[Potongan Dokumen]
◇ ◇ ◇
Picture’s source
Dulu saya adalah penonton setia film seri TVRI Little House on Prairie. Ketika itu listrik lebih sering mati dari pada hidup. Maka saban minggu saya menyempatkan berdoa dengan harap-harap cemas memohon agar listrik tidak mati. Lalu agar bisa duduk di muka TV tanpa di ganggu, saya bantu ibu membereskan pekerjaan yang biasanya jarang saya sentuh seperti mencuci piring. Bukan apa-apa, ibu suka balas dendam (ngomel) pada jam-jam ketika saya menikmati hidup 🙂
Film yang berasal dari karya buku Laura Inggalls Wilder ini membuat saya ambigu, mencintai sekaligus membenci TVRI. Untuk film yang berlangsung hanya 60 menit, iklan 60 menit berikutnya terasa keterlaluan.
Untung lah beriringan dengan pemutaran filmnya, toko buku Gunung Agung di Kwitang juga menerbitkan seri lengkap buku Little house ini. Saya jadi punya alasan menahan selera dan tidak jajan di sekolah. Karena memiliki teman yang jatuh cinta pula terhadap keluarga Inggalls, kami membuat kesepakatan dengan puasa naik becak dan jalan kaki saja ke sekolah. Hasil dari mengencangkan ikat pingga dan betis itu tiap Sabtu kami setor ke TB Gunung Agung. Dengan membeli judul2 yang berbeda dan saling bertukar membacanya, kalau tidak salah saya membaca hampir semua judul dari seri Little House.
◇ ◇ ◇
Entri data yang terkumpul:
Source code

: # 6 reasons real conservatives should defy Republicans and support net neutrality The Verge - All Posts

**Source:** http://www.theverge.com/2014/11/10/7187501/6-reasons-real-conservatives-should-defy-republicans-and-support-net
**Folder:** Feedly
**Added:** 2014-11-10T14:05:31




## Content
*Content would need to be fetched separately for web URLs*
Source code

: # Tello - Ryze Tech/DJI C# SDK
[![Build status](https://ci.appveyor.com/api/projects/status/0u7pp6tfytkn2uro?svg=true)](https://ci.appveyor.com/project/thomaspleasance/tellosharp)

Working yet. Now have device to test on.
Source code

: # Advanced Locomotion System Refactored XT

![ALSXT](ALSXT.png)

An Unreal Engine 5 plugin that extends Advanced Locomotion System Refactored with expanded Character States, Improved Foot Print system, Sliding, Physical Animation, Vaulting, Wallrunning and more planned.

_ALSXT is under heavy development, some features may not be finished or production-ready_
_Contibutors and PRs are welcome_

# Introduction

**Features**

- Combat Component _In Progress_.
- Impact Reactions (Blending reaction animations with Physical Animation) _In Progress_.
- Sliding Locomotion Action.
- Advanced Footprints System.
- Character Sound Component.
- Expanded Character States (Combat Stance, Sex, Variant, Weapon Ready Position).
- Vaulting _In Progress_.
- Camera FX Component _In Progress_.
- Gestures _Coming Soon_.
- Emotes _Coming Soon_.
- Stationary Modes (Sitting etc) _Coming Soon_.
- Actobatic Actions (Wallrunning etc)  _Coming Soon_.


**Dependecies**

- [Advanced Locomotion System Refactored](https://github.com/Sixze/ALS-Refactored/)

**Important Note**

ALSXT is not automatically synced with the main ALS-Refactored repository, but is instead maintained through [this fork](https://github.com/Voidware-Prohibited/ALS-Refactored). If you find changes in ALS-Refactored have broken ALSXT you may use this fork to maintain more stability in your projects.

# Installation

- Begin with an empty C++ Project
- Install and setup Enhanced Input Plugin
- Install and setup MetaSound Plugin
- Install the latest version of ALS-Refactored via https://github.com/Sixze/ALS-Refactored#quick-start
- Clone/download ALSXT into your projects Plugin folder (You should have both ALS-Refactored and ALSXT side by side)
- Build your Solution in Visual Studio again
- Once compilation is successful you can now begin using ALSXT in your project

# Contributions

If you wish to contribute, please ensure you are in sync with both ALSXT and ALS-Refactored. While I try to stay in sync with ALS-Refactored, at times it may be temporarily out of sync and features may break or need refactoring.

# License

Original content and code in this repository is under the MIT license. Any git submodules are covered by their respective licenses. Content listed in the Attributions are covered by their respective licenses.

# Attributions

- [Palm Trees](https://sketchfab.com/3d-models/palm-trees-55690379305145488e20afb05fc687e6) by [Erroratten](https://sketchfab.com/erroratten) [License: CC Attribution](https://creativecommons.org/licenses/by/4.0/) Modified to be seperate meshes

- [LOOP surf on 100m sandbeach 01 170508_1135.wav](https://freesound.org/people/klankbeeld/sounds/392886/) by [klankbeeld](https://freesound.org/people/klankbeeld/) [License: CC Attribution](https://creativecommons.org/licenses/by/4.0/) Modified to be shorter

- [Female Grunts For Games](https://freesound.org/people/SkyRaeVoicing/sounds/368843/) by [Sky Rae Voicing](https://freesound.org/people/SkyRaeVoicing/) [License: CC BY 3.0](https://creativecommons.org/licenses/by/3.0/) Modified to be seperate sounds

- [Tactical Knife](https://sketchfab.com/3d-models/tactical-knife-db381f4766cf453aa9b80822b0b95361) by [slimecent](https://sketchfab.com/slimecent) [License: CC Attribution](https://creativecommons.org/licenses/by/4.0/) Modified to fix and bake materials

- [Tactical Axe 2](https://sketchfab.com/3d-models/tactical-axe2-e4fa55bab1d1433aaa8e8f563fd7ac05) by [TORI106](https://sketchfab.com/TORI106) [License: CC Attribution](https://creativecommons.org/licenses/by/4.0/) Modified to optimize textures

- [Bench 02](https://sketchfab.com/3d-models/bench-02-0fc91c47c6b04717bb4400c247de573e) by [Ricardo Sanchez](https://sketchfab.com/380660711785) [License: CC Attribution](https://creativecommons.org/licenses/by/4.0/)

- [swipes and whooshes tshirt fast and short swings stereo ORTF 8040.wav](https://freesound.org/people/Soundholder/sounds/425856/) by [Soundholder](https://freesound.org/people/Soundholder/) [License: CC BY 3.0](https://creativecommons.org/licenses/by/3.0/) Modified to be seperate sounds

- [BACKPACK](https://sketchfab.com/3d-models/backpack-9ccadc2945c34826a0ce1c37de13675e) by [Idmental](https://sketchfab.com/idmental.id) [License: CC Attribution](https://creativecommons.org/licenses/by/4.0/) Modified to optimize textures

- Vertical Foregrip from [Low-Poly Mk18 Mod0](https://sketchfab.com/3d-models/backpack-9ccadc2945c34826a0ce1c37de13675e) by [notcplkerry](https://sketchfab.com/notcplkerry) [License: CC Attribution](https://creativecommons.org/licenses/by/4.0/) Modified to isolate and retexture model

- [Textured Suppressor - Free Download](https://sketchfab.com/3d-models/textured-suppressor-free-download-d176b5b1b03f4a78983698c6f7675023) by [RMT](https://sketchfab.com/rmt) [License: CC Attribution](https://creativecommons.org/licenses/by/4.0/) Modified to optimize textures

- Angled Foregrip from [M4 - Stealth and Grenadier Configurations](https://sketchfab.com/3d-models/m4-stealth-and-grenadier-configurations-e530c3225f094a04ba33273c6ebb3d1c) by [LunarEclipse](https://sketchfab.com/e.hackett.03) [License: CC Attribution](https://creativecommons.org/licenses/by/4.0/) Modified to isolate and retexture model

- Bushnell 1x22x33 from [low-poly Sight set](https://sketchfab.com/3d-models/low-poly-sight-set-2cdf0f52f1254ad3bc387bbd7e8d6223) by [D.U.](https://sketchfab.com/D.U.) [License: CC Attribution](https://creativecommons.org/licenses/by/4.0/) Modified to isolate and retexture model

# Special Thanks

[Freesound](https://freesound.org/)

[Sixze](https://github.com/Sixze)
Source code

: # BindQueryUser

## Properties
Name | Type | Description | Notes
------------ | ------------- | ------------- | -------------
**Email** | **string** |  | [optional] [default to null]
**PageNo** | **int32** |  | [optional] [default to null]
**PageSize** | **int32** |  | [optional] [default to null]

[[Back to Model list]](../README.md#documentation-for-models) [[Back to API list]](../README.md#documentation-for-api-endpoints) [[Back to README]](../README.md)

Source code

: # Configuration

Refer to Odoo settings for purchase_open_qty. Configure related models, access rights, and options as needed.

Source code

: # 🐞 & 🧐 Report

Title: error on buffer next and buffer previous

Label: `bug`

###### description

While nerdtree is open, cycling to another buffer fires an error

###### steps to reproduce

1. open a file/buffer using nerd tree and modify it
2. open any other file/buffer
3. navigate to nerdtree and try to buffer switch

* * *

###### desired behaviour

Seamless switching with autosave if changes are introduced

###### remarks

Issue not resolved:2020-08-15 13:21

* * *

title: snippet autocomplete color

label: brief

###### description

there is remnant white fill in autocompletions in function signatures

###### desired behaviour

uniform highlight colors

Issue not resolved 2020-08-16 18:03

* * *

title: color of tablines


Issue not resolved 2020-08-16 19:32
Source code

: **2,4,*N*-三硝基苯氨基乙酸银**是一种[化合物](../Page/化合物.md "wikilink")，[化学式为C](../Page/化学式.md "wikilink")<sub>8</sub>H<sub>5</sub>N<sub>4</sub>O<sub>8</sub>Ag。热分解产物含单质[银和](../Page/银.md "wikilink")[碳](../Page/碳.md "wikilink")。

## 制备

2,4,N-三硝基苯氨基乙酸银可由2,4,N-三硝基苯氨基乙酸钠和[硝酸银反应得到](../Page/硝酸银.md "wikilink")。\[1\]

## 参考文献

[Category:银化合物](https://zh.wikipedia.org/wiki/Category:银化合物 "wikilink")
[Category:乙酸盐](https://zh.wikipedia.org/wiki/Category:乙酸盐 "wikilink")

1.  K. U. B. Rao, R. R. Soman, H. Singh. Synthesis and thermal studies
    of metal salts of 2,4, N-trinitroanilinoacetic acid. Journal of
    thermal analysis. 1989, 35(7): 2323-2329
◇ ◇ ◇
[Daftar Tugas]
1: Menurut tulisan tentang Little House, toko buku mana yang menerbitkan seri lengkap buku Little House?
2: Salin tulisan tentang Little House tanpa perubahan, mulai dari "Untung lah beriringan" sampai "seri Little House.".
3: Lanjutkan tulisan tentang Little House setelah kalimat terakhirnya.

[Hasil yang Diharapkan]
1: Toko buku Gunung Agung di Kwitang.

2:
Untung lah beriringan dengan pemutaran filmnya, toko buku Gunung Agung di Kwitang juga menerbitkan seri lengkap buku Little house ini. Saya jadi punya alasan menahan selera dan tidak jajan di sekolah. Karena memiliki teman yang jatuh cinta pula terhadap keluarga Inggalls, kami membuat kesepakatan dengan puasa naik becak dan jalan kaki saja ke sekolah. Hasil dari mengencangkan ikat pingga dan betis itu tiap Sabtu kami setor ke TB Gunung Agung. Dengan membeli judul2 yang berbeda dan saling bertukar membacanya, kalau tidak salah saya membaca hampir semua judul dari seri Little House.

3:
Sebetulnya petualangan saya dengan buku tidak dimulai dari The Little House on Prairie. Sebelumnya saya sudah sangat menikmati Karl May dan Winnetou-nya, Enyd blyton dengan Lima Sekawannya, Ganes TH, Gan KL, Ko Phing Ho dll. Tapi mengapa saya tertambat hingga detik ini kepada The Little House mungkin karena diam-diam jatuh cinta pada Charles Inggalls, bapaknya Laura.
Charles Inggalls itu jago main biola. Tampan, pekerja keras, jujur, selalu memberikan yang terbaik pada keluarga, humoris, berhati lembut dan dengan kadar integritas hampir menyamai dewa. Jadi ingat pada salah satu serinya yang bercerita Charles menolak bantuan keuangan dari Edward sahabat karib keluarganya. Dia melakukan itu karena beranggapan belum memberikan tenaga terhadap sebuah pekerjaan. Padahal dia membutuhkan uang tersebut sebagai kompensasi atas panen gandum yang gagal gara-gara hama belalang.
Begitulah dari hari kehari kepala saya rusak oleh Laura Inggalls. Imajinasi kadang terbang melewati realita. Seperti Laura, saya punya nilai-nilai sendiri untuk mendefinisikan dunia. Tidak masalah bagaimana kekeuhnya seseorang menyatakan kebenaran yang dipercayainya, saya punya pendapat sendiri tentang apa yang disebut sebagai kebenaran. Orang tua dan sekolah tentu tidak sedikit jasanya menghantarkan saya pada titik ini dalam perjalanan hidup sekarang. Pada akhirnya bukulah yang mengeluarkan saya dari batasan-batasan yang berpusat pada diri sendiri.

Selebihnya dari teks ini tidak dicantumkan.